La France a de nouveau été condamnée par la Cour européenne des droits de l’homme (CEDH, 21 juillet 2016), avant d’opérer une reconnaissance partielle de la filiation de l’enfant né de GPA. Par cinq arrêts du 5 juillet 2017 (n° 824 à 828) : la filiation paternelle des enfants nés de GPA a été reconnue, mais les arrêts ont refusé la filiation maternelle.

Pour la filiation paternelle : dans les arrêts du 5 juillet 2017 comme dans celui du 29 novembre, la Cour de cassation retient que la convention de gestation pour autrui conclue à l’étranger ne fait pas obstacle à la transcription de l’acte à l’état civil français dès lors que l’acte de naissance n’est ni irrégulier ni falsifié et que les faits qui y sont déclarés correspondent à la réalité, s’agissant de la désignation du père.
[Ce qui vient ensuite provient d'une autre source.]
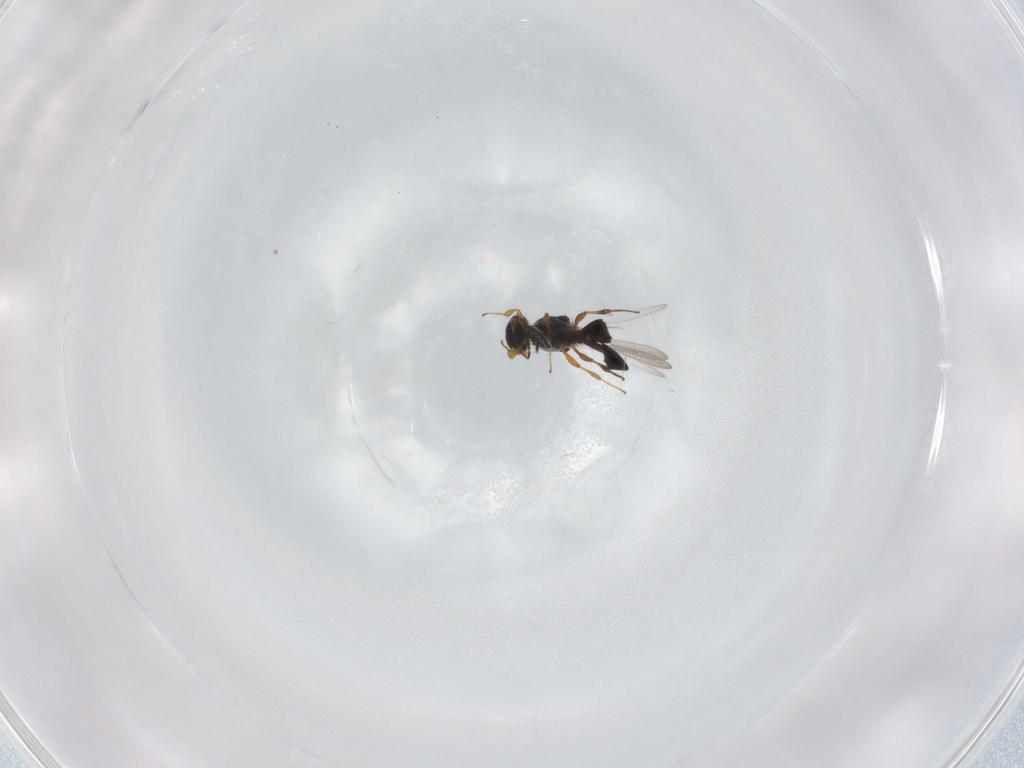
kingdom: Animalia
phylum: Arthropoda
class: Insecta
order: Hymenoptera
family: Platygastridae
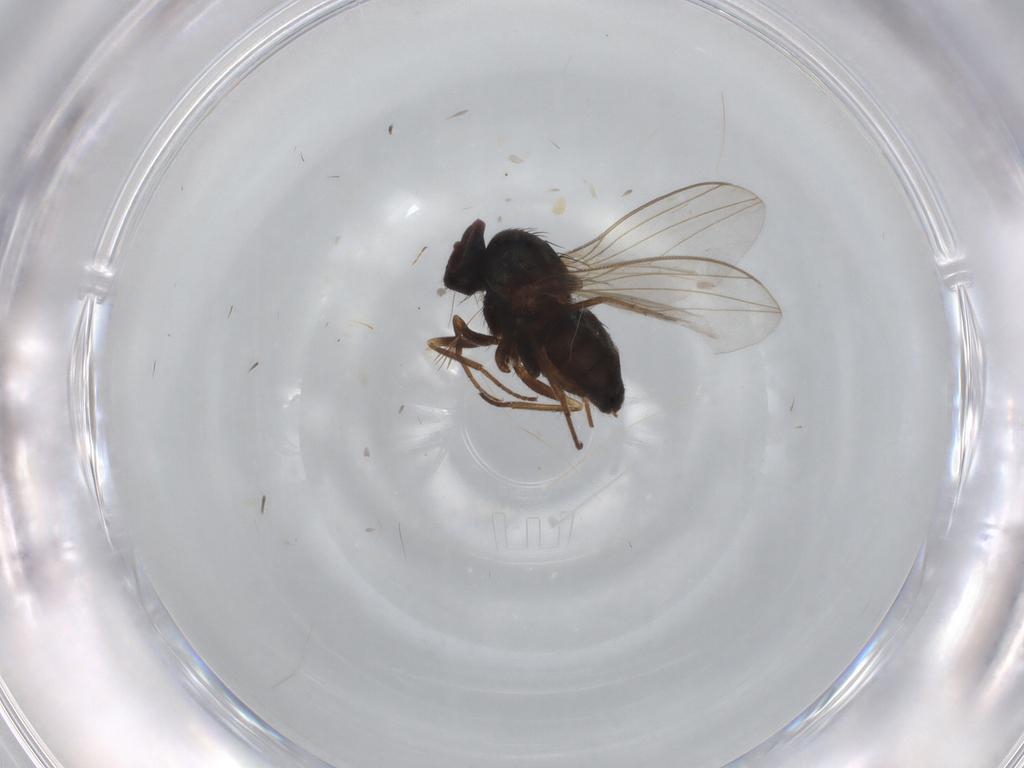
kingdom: Animalia
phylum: Arthropoda
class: Insecta
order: Diptera
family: Dolichopodidae
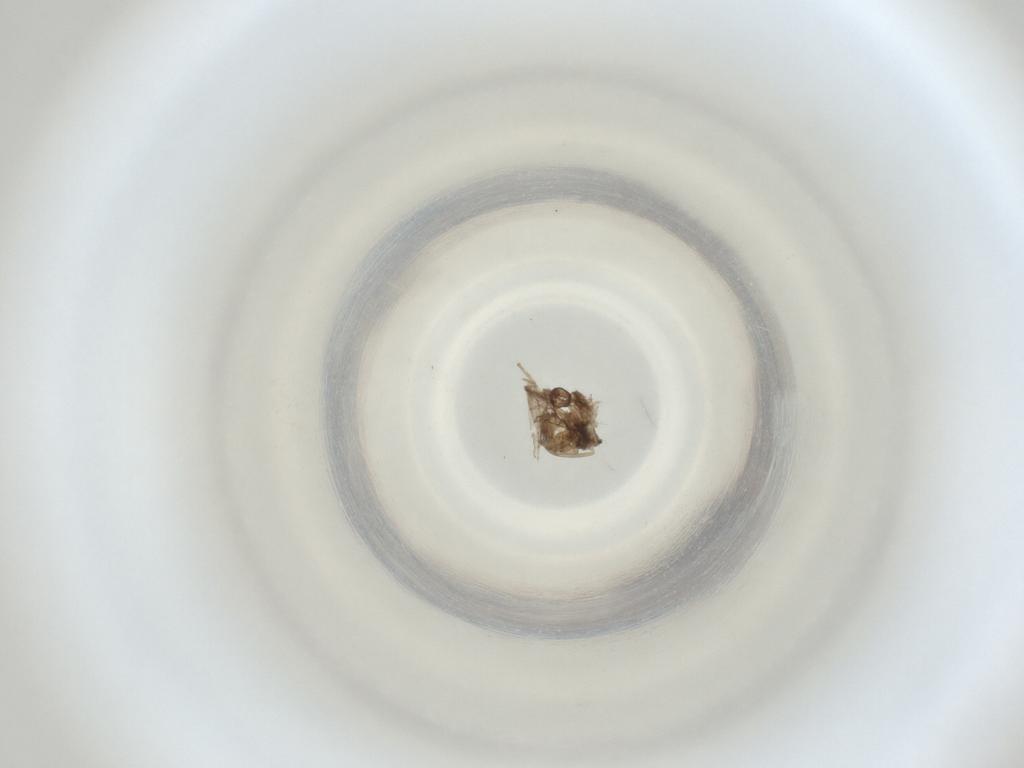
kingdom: Animalia
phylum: Arthropoda
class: Insecta
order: Diptera
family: Cecidomyiidae
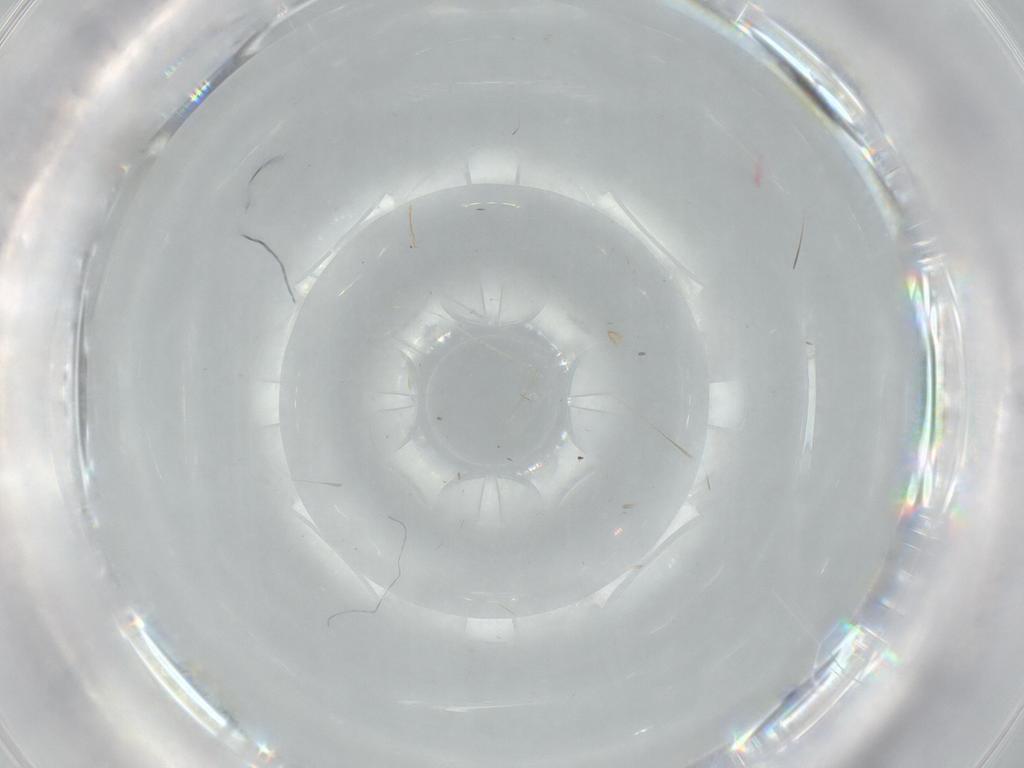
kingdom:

En revanche, pour la filiation maternelle : il est retenu que « la réalité » de l’article 47 du code civil doit être la réalité de l’accouchement, seul critère de la maternité. Il reste à la mère d’intention la possibilité d’adopter l’enfant de son conjoint.

En 2018 doivent se tenir les états généraux de la bioéthique, confiés par le législateur au Comité Consultatif National d’Ethique (CCNE), préalablement à la révision de la loi n° 2011-814 du 7 juillet 2011 relative à la bioéthique. Dans son dernier avis n° 126 du 15 juin 2017, le CCNE a conclu ses travaux par les recommandations ci-après concernant la GPA :

  • "Le CCNE est favorable à l’élaboration d’une convention internationale pour l’interdiction de la GPA et particulièrement attaché à l’effort diplomatique ; dans le même sens que le rapport d’information concernant la GPA remis à la Présidence du Sénat du 17 février 2016, il recommande l’engagement de négociations internationales, multilatérales.
  • "Concernant la reconnaissance de la filiation d’un enfant né par GPA à l’étranger, lorsqu’est établie par un état civil probant une filiation biologique avec au moins l’un des parents français, le CCNE soutient le choix de la délégation d’autorité parentale en faveur du parent d’intention n’ayant pas de lien biologique avec l’enfant, car elle respecte la réalité des conditions de sa naissance.
  • "Il recommande, dans les cas de suspicion concernant la réalité de la filiation biologique d’un enfant né par GPA à l’étranger, que puisse être réalisée une vérification de la filiation génétique par un test ADN avant la transcription d’état civil étranger en état civil français de l’enfant, pour vérifier qu’il existe un lien biologique avec au moins l’un des parents d’intention. Le résultat et la situation devraient être soumis à examen. Au cas où se confirmerait un soupçon de trafic d’enfant, ce dernier pourrait être confié à des fins d’adoption.
  • "Il recommande par ailleurs que l’état civil des enfants garde la trace et le nom de tous les intervenants à la convention de gestation et que les enfants aient accès au contrat qui a permis leur naissance, aux fins de pouvoir « construire leur identité » et reconstituer l’ensemble de leur histoire." 

Par une note d’information du 29 novembre 2017, le Ministère des solidarités et de la santé a invité les agences régionales de santé, les CHU et les espaces de réflexion éthique régionaux et interrégionaux à participer à la mise en œuvre des espaces de réflexion, concomitants des travaux d’élaboration du projet de loi.